Читать «Робинзон и Гулливер» онлайн - страница 55
Дмитрий Михайлович Урнов
А «механизм» этот, особая критическая машина, или, лучше сказать, некая периодическая система писательских имен, действует. Открываем очередной обзор истории английской литературы и видим характерную картину: Дефо, в особенности «Робинзон», рассматривается как бы между прочим, зато основной центр тяжести перенесен на Ричардсона, автора исторически значительных, но давно уже не читаемых романов. Почему это так сделано? Ответ: Ричардсон «начал психологический роман, достигший вершин у таких его представителей XX в., как Генри Джеймс, Джозеф Конрад, Д. Г. Лоуренс».
Итак, все упирается в Генри Джеймса, который и сказал, что «Робинзон Крузо» вообще не роман. Опять-таки вопрос не в Генри Джеймсе персонально, а в тенденции, одним из основоположников которой он явился и которая завоевала ныне влиятельное положение. Позиция Генри Джеймса (не только у нас почти неизвестного, но вообще преимущественно исследуемого учеными, а не читаемого читателями) кратко может быть выражена так: оправдание собственной неудачи. В самом деле, очень серьезный конструктор прозы Генри Джеймс балансировал на той опасной для писателя грани, некогда прочерченной Вольтером: «Все в искусстве хорошо, кроме скуки». Желая все-таки привлечь читателей к своим произведениям, Генри Джеймс и развернул в сущности теоретическое обоснование «скуки». А поистине легкое и живое, такое, как «Робинзон», он объявлял «несерьезным». Диккенс был для него «наивен». «Искусство романа», по Джеймсу, начиналось с видимых усилий автора, которое должен был оценить читатель. Если читатель находит это скучным, тем хуже для читателя! Стало быть, и он «несерьезен».

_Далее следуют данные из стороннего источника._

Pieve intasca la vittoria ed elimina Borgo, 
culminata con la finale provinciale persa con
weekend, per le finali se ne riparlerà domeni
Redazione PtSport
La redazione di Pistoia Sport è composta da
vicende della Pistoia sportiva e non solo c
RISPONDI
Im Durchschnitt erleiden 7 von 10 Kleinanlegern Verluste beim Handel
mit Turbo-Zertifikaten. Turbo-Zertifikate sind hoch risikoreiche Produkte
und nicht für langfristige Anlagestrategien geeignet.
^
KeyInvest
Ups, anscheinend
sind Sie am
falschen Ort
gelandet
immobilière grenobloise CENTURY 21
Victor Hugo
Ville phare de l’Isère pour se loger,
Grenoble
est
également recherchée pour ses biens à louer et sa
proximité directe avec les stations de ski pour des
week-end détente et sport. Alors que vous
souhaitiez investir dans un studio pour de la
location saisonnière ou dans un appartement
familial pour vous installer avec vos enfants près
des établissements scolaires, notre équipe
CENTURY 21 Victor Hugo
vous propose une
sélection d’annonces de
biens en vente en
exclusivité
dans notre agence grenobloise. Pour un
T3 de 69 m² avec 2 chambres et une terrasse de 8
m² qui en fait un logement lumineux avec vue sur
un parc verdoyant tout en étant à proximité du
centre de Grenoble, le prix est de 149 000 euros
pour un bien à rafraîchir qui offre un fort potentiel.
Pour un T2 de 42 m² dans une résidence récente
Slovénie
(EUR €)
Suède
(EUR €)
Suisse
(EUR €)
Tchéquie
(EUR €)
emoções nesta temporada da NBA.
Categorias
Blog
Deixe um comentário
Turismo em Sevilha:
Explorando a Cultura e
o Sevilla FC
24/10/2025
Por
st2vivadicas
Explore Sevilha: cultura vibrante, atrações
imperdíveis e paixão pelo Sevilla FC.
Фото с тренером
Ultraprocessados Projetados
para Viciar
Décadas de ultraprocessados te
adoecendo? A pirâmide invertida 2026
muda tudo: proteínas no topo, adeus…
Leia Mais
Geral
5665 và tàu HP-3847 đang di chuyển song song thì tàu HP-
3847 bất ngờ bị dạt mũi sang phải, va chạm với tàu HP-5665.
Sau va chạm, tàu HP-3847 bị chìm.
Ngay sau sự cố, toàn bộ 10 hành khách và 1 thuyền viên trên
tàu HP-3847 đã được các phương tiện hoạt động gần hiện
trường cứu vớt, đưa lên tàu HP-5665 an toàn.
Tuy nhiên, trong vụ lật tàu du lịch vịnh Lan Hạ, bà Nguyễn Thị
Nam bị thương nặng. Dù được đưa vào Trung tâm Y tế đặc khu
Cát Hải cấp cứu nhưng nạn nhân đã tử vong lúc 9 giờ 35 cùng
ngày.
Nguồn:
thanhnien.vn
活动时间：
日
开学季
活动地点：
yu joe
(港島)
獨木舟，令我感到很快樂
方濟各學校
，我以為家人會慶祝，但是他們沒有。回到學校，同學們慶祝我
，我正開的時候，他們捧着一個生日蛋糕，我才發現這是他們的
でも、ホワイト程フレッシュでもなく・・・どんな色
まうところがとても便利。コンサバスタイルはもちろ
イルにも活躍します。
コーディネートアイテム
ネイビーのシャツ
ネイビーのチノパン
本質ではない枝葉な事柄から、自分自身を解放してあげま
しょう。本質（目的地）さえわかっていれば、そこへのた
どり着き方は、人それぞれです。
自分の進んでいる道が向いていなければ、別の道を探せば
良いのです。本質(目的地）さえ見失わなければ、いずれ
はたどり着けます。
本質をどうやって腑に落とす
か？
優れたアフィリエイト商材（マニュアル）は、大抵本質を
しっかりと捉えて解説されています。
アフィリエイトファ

Конечно, у Джеймса это выражено все куда более осторожно и оговорочно, но, повторяем, дело не в нем, а в тенденции, от него пошедшей и сведенной в конечном счете именно к этому, к оправданию литературы нетворческой. Мерой оказываются авторские намерения, а не достижения, замысел, а не исполнение. Словом, мера претензий, а не достоинств, и, таким образом, в этой критической системе ущемленное авторское самолюбие может торжествовать с избытком: потуги, творчески неполноценные, сходят за чрезмерное бремя «сложного» замысла. Читателю же предлагается разделить с писателем тяжелую ношу, «понять» автора, надломившегося под бременем. А понять — значит простить, то есть согласиться принять некую словесную конструкцию за подлинную прозу. Если же читатель попробует зевнуть и закрыть книгу, критика, «серьезная и сознательная» в той же мере, как и та проза, которая по этим критическим рецептам построена, тут же упрекнет читателя в том, что невосприимчив он к «новому читательскому опыту». Читать трудно? А писать разве было легче?! Это в прошлом, скажут читателю, во времена Дефо или Диккенса, так было, что писатель писал, а читатель читал и только. Теперь же «читатель ставится в положение соавтора».
Куда как заманчиво, однако, на самом деле это — критическая уловка, логическая, или, вернее, историко-литературная, передержка. А иногда просто ошибка, причем та же самая, какую допустил Свифт, намереваясь сокрушить Дефо, как «безграмотного писаку».